╔══

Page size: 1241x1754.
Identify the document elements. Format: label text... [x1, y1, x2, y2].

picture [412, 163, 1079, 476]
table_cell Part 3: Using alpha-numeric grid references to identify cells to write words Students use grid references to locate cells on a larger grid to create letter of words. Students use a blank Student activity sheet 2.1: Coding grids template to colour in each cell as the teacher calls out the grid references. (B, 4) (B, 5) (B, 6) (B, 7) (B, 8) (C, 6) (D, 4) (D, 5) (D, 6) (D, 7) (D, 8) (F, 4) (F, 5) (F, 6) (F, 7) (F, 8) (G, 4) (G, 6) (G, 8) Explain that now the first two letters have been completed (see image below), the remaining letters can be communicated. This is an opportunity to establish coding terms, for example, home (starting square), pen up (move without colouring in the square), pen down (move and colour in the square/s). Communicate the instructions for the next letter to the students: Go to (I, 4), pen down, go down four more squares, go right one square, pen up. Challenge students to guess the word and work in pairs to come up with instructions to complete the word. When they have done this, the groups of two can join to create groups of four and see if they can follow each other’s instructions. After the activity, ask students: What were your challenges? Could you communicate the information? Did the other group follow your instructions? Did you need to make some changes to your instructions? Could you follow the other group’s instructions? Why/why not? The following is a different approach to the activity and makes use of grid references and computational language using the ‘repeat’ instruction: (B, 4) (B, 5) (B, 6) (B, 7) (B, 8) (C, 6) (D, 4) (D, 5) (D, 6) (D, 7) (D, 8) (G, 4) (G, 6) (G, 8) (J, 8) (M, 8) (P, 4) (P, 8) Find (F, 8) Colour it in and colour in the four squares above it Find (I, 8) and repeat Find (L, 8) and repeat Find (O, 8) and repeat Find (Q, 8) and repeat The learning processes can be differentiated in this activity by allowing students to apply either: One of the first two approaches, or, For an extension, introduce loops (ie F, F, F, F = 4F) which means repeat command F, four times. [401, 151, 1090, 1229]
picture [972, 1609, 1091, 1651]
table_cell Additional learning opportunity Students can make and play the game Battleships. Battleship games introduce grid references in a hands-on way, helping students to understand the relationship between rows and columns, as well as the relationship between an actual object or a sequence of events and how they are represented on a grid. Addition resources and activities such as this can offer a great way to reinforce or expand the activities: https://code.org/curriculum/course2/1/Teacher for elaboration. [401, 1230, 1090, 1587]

╚══

(What you need to do) Output the material verbatim, including every line.

(Solution to this task)
Page size: 1241x1754.
Identify the document elements. Format: label text... [x1, y1, x2, y2].

picture [412, 163, 1079, 476]
table_cell Part 3: Using alpha-numeric grid references to identify cells to write words Students use grid references to locate cells on a larger grid to create letter of words. Students use a blank Student activity sheet 2.1: Coding grids template to colour in each cell as the teacher calls out the grid references. (B, 4) (B, 5) (B, 6) (B, 7) (B, 8) (C, 6) (D, 4) (D, 5) (D, 6) (D, 7) (D, 8) (F, 4) (F, 5) (F, 6) (F, 7) (F, 8) (G, 4) (G, 6) (G, 8) Explain that now the first two letters have been completed (see image below), the remaining letters can be communicated. This is an opportunity to establish coding terms, for example, home (starting square), pen up (move without colouring in the square), pen down (move and colour in the square/s). Communicate the instructions for the next letter to the students: Go to (I, 4), pen down, go down four more squares, go right one square, pen up. Challenge students to guess the word and work in pairs to come up with instructions to complete the word. When they have done this, the groups of two can join to create groups of four and see if they can follow each other’s instructions. After the activity, ask students: What were your challenges? Could you communicate the information? Did the other group follow your instructions? Did you need to make some changes to your instructions? Could you follow the other group’s instructions? Why/why not? The following is a different approach to the activity and makes use of grid references and computational language using the ‘repeat’ instruction: (B, 4) (B, 5) (B, 6) (B, 7) (B, 8) (C, 6) (D, 4) (D, 5) (D, 6) (D, 7) (D, 8) (G, 4) (G, 6) (G, 8) (J, 8) (M, 8) (P, 4) (P, 8) Find (F, 8) Colour it in and colour in the four squares above it Find (I, 8) and repeat Find (L, 8) and repeat Find (O, 8) and repeat Find (Q, 8) and repeat The learning processes can be differentiated in this activity by allowing students to apply either: One of the first two approaches, or, For an extension, introduce loops (ie F, F, F, F = 4F) which means repeat command F, four times. [401, 151, 1090, 1229]
picture [972, 1609, 1091, 1651]
table_cell Additional learning opportunity Students can make and play the game Battleships. Battleship games introduce grid references in a hands-on way, helping students to understand the relationship between rows and columns, as well as the relationship between an actual object or a sequence of events and how they are represented on a grid. Addition resources and activities such as this can offer a great way to reinforce or expand the activities: https://code.org/curriculum/course2/1/Teacher for elaboration. [401, 1230, 1090, 1587]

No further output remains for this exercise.